- **TASK STATEMENT**
Filter the data below, keeping only lines that contain "protein".

- **EXTRACTED ENTRIES**
====================

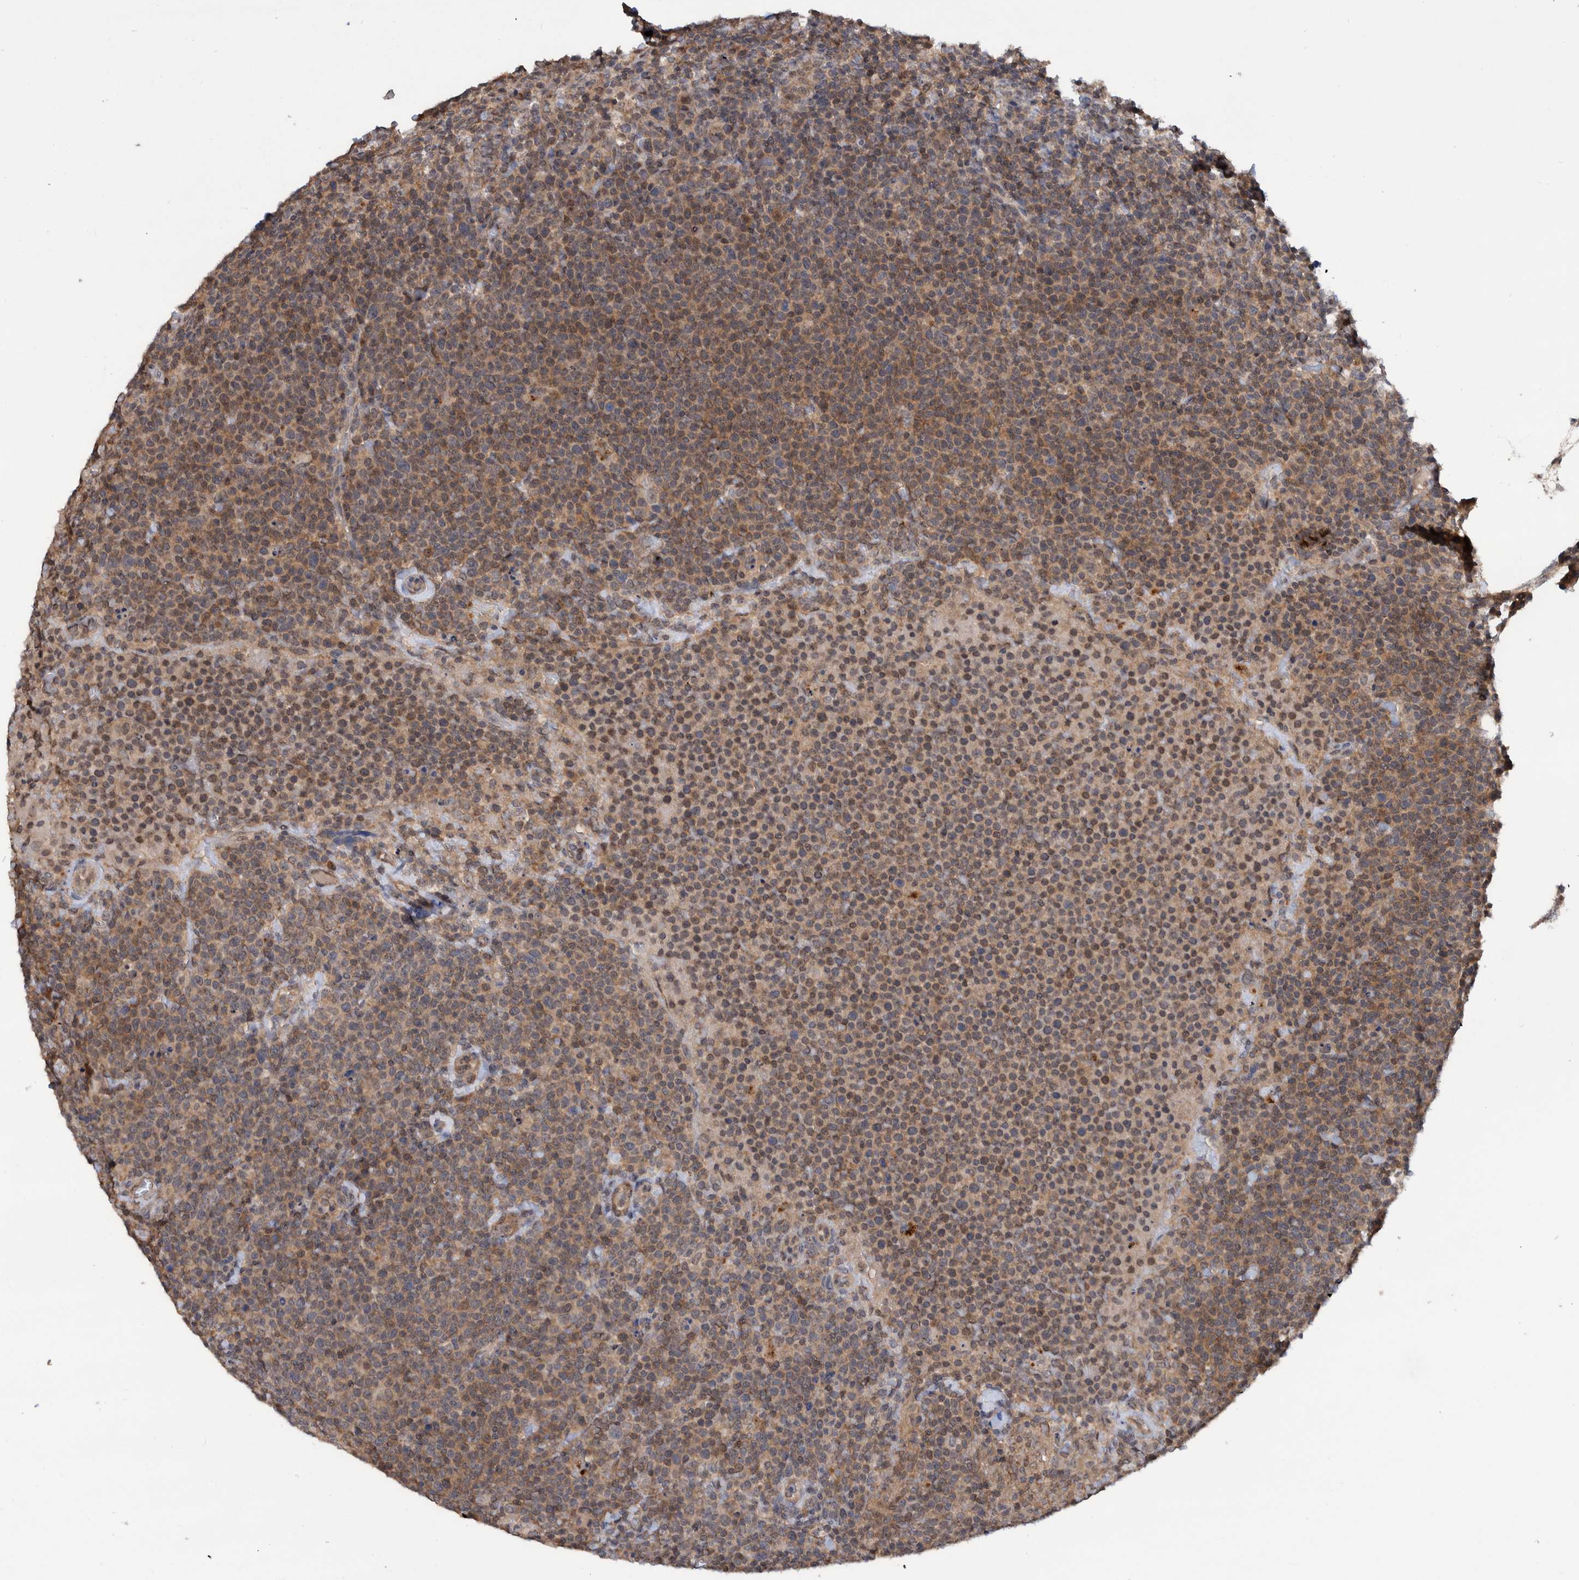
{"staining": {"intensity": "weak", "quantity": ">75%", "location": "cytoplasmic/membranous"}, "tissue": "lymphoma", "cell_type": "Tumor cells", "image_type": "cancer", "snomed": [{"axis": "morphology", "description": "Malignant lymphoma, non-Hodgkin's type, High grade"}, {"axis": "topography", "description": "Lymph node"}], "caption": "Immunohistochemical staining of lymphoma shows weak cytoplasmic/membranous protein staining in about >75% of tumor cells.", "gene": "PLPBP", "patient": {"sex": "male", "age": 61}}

====================

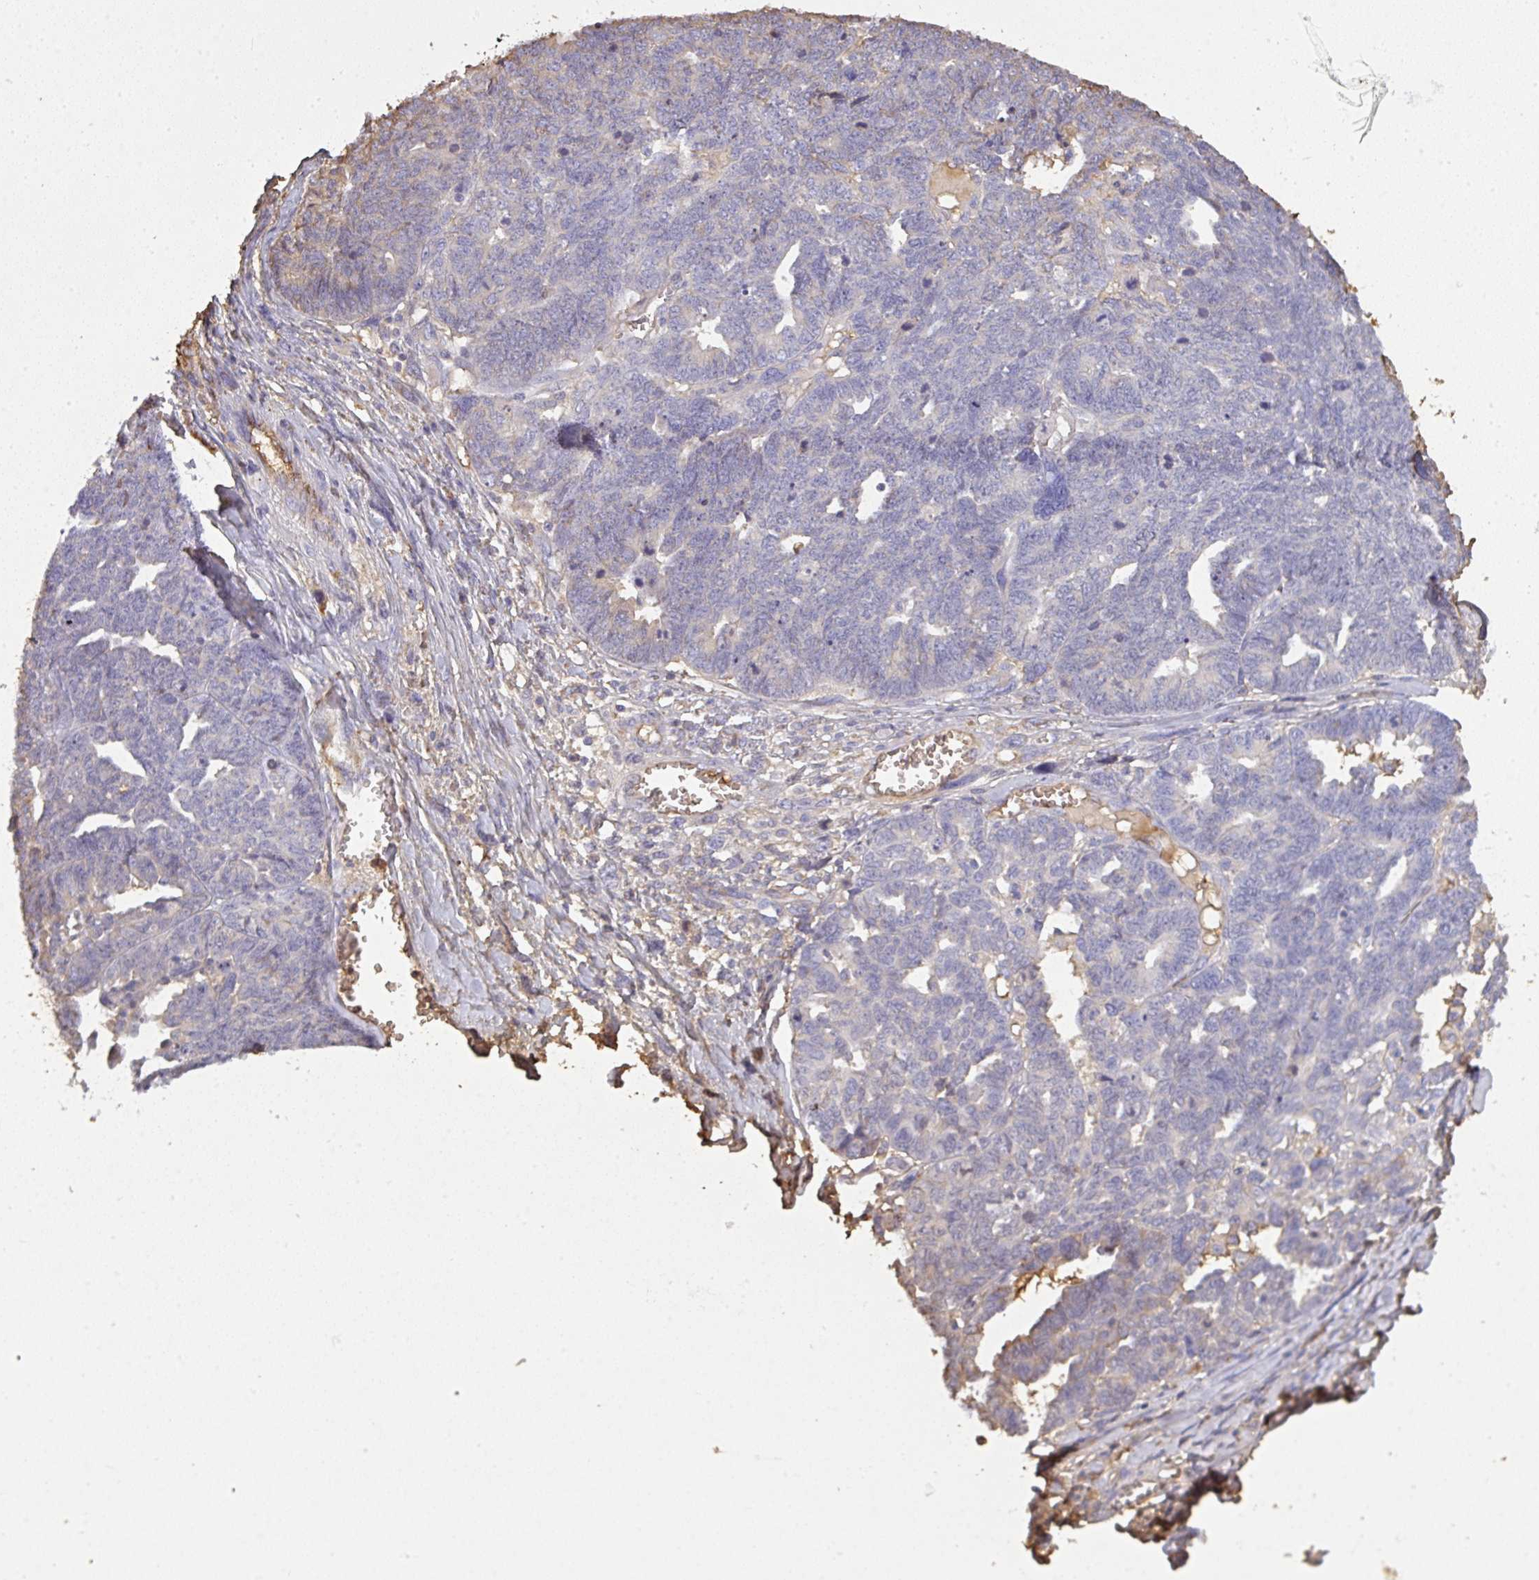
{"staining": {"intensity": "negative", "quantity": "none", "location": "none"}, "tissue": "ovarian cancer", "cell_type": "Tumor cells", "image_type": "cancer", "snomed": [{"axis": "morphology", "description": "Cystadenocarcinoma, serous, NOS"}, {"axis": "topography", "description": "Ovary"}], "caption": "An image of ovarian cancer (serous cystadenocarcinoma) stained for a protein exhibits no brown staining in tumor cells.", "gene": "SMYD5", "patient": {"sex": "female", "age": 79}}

====================

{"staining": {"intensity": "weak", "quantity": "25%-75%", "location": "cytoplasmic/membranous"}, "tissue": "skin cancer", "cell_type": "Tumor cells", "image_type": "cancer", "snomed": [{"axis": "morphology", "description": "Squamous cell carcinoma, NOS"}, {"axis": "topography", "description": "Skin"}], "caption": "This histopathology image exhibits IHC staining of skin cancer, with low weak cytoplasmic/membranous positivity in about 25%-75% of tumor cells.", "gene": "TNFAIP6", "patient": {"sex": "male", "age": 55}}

====================

- **RESULT OF THE EXERCISE**
{"staining": {"intensity": "weak", "quantity": ">75%", "location": "cytoplasmic/membranous"}, "tissue": "lymphoma", "cell_type": "Tumor cells", "image_type": "cancer", "snomed": [{"axis": "morphology", "description": "Malignant lymphoma, non-Hodgkin's type, High grade"}, {"axis": "topography", "description": "Lymph node"}], "caption": "Immunohistochemical staining of lymphoma shows weak cytoplasmic/membranous protein staining in about >75% of tumor cells.", "gene": "PLPBP", "patient": {"sex": "male", "age": 61}}
{"staining": {"intensity": "negative", "quantity": "none", "location": "none"}, "tissue": "ovarian cancer", "cell_type": "Tumor cells", "image_type": "cancer", "snomed": [{"axis": "morphology", "description": "Cystadenocarcinoma, serous, NOS"}, {"axis": "topography", "description": "Ovary"}], "caption": "An image of ovarian cancer (serous cystadenocarcinoma) stained for a protein exhibits no brown staining in tumor cells.", "gene": "SMYD5", "patient": {"sex": "female", "age": 79}}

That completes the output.